DALLAS – About 5.4 million Americans are currently living with paralysis, of which 27.3% are due to spinal injuries. According to a recent study, movement can be restored in mice paralyzed by genetically engineered spinal injuries. Scientists say this breakthrough could ultimately help paraplegic and quadriplegic patients walk again.
About 2,500 people a year suffer from life-changing paralysis, usually as a result of car or sports accidents, violence and falls. After the initial damage, the sticky scar tissue prevents repair by acting like glue, resulting in paralysis under the site.
Scientists at the University of Texas Southwestern have discovered a protein in the body that makes regeneration possible. The chemical, known as SOX2, stops scar formation and nourishes nerve cells. It is produced by cells in the central nervous system called NG2 glia.
According to study leader Chun-Li Zhang, PhD, this opens the door to safe and effective therapy that stimulates SOX2 in humans. This would help heal injuries to the spine by making new neurons and reducing scar tissue.

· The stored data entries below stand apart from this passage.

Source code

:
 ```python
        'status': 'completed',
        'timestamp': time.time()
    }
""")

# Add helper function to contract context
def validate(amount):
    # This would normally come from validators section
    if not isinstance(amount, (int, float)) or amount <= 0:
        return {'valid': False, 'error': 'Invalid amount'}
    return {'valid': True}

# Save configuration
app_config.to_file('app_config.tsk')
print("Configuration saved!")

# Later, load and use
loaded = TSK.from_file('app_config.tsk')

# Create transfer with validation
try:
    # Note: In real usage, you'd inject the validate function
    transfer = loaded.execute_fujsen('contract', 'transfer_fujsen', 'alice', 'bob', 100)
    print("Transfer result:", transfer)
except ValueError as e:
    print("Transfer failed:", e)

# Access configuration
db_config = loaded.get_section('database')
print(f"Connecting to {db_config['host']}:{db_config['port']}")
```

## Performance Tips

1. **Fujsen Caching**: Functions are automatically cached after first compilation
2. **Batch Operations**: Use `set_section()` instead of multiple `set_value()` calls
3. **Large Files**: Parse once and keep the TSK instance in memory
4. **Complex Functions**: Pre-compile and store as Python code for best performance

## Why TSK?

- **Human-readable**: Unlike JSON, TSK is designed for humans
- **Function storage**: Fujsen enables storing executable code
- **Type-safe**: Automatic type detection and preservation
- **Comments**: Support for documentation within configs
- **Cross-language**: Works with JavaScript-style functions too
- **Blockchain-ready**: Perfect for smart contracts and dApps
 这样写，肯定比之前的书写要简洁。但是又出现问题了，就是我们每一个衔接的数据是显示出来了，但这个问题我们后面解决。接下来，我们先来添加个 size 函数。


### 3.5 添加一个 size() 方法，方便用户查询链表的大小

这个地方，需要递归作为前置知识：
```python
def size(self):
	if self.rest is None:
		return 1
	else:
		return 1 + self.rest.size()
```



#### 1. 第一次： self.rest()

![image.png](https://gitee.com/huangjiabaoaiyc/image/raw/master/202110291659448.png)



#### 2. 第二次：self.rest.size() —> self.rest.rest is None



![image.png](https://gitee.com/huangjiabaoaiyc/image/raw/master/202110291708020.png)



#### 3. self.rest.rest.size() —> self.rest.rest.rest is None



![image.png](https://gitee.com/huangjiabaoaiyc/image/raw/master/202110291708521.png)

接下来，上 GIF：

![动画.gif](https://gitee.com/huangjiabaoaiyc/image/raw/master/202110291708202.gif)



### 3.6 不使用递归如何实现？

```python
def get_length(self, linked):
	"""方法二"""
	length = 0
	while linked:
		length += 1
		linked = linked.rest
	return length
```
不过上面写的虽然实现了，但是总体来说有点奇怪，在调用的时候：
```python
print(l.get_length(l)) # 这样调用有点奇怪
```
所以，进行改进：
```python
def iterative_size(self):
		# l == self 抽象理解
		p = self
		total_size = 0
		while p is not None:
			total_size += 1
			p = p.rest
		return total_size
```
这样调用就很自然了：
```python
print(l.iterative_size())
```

“The area of spinal cord injury has been the subject of extensive research trying to heal the damage with stem cells that produce new neurons. However, what we are offering here is that we may not need to transplant cells from the outside. By encouraging the NG2 glia to produce more SOX2, the body can make its own new neurons, rebuilding itself from the inside out, ”says Zhang, professor of molecular biology at the university.
The results offer hope for the hundreds of thousands of people around the world who suffer from a spinal cord injury each year. Cells in some tissues and organs proliferate after damage as part of the healing process. This does not apply to the spinal cord – a key obstacle to recovery, explained Professor Zhang.
A promising breakthrough for patients with spinal cord injury
The spinal cord is the key junction for the constant flow of electrical signals between the brain and the rest of the body. Once injured, injuries tend to be permanent because nerve cells cannot regenerate. Communication is then interrupted, causing paralysis, loss of sensation and sometimes fatal consequences such as an inability to control breathing or heart rate.
The brain has a limited ability to repair itself with the help of progenitor cells which can turn into a specific type, such as stem cells. Professor Zhang and his colleagues looked for cells that might play a similar role in the spinal cord and identified the NG2 glia in laboratory rodents.
In a series of experiments, they engineered their DNA to make cells overproduce SOX2. After their spinal cord ruptured, mice produced tens of thousands of new, mature nerve cells. Analysis showed that they integrated into the injured area, making connections with existing neurons that are needed to relay signals between the brain and the body.
“What is even more promising is that this genetic engineering has led to functional improvements. Animals designed to overproduce SOX2 in their NG2 glia performed better on motor skills weeks after spinal cord injury compared to those that produced normal amounts of SOX2, ”explains Zhang. “The reasons for this improvement in performance seemed to be multiple. These animals had new neurons that seemed to take over from those damaged in injury. They also had much less scar tissue at the injury site, which could hamper recovery. “
A full recovery from a spinal cord injury would have significant social and economic benefits for millions of people.
The results are published in the journal Cellular stem cell.
SWNS writer Mark Waghorn contributed to this report.